_本文_:

台湾クラファン/zeczec出店ガイド:価格帯・リワード設計・クリエイティブのローカライズ実務
2025/11/16

「台湾クラファン/zeczecおもしろそうだな。うちも出してみたいかも」
…でも、いざ実務を考え始めると
- いくらで売ればいいの?
- リワードってどう組めばいいの?
- クリエイティブは日本語のままでいい?
- 問い合わせは中国語?英語?
と、一気にハードルが上がりますよね。
この記事では、**「もう一歩踏み込みたい人向けの実務編」**として、
- 台湾ローカルで刺さる価格帯の考え方
- リワードの組み方(早割・限定色・バンドル)
- 台湾向けのクリエイティブ・コピーのクセ
- カスタマーサポート言語をどう回すか
- どこまで自社でやって、どこから外部に任せるか
を、できるだけイメージしやすくまとめてみます。
1. 「刺さる価格帯」をどう決めるか

まず最初にぶつかるのが、価格設定です。

_記録の抜粋_:

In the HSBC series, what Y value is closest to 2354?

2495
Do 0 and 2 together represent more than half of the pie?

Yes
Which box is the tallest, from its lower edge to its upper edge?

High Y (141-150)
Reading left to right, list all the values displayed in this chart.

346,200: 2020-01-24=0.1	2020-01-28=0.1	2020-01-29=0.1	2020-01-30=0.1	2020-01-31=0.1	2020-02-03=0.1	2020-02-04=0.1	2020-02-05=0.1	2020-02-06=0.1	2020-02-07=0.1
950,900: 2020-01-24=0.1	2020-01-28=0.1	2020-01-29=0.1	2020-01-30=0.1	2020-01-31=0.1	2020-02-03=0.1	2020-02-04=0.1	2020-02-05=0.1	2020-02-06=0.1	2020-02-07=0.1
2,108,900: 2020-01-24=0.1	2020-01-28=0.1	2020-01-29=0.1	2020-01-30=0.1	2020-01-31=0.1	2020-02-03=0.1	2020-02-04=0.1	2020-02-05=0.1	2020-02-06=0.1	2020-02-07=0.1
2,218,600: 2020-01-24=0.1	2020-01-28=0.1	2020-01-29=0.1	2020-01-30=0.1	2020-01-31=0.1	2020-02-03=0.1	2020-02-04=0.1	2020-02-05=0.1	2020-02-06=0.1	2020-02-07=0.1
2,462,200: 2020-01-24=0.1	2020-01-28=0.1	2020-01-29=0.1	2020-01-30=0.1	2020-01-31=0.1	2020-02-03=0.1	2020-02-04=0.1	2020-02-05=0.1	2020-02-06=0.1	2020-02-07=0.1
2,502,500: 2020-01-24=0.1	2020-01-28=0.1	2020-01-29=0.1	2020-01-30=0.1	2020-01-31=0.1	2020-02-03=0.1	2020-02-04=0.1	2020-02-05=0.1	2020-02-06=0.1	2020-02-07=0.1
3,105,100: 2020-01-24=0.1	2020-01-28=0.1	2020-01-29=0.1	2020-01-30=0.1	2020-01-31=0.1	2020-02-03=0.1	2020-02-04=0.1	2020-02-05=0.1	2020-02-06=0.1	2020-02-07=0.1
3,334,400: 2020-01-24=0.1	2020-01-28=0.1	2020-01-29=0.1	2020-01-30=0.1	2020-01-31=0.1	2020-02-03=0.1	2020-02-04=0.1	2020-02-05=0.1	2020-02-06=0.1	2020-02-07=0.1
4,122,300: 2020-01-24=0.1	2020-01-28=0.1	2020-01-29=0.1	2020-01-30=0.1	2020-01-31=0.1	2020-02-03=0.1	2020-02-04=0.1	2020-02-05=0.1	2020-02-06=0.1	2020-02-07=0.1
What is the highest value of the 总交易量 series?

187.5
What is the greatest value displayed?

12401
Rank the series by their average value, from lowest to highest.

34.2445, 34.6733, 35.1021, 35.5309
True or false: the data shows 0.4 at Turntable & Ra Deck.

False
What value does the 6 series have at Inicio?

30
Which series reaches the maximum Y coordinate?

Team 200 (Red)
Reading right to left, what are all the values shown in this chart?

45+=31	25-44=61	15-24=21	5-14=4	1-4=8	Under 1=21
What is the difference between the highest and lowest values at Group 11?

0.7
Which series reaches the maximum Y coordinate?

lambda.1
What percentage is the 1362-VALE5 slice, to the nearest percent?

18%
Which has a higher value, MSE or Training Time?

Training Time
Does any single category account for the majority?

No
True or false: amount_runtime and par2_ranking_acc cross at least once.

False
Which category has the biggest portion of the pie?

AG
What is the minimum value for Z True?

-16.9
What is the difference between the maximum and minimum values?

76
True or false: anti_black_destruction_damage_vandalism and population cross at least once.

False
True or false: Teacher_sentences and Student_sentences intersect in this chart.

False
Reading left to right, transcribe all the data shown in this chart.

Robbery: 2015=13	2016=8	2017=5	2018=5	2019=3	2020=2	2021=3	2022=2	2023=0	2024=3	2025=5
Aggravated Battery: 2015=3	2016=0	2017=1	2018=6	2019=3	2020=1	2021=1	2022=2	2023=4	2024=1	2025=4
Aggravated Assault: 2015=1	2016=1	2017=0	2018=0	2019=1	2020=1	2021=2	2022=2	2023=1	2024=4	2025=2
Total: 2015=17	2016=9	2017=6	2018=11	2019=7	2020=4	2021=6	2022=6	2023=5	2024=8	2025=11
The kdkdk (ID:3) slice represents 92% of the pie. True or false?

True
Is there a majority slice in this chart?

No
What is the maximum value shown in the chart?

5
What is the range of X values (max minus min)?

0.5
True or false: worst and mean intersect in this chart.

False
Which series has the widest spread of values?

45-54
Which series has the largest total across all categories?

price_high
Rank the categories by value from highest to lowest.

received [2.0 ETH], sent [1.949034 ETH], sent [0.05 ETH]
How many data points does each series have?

_課題_:
本文について、次の問いに答えてください。
(a) この記事は、どのような人向けの何編だとされていますか。
(b) リワードの組み方の例として、括弧内に挙げられている三つは何ですか。
(c) まず最初にぶつかるものとして挙げられているのは何ですか。
記録は別の出典から取ったものです。

_解答_:
(a) もう一歩踏み込みたい人向けの実務編
(b) 早割、限定色、バンドル
(c) 価格設定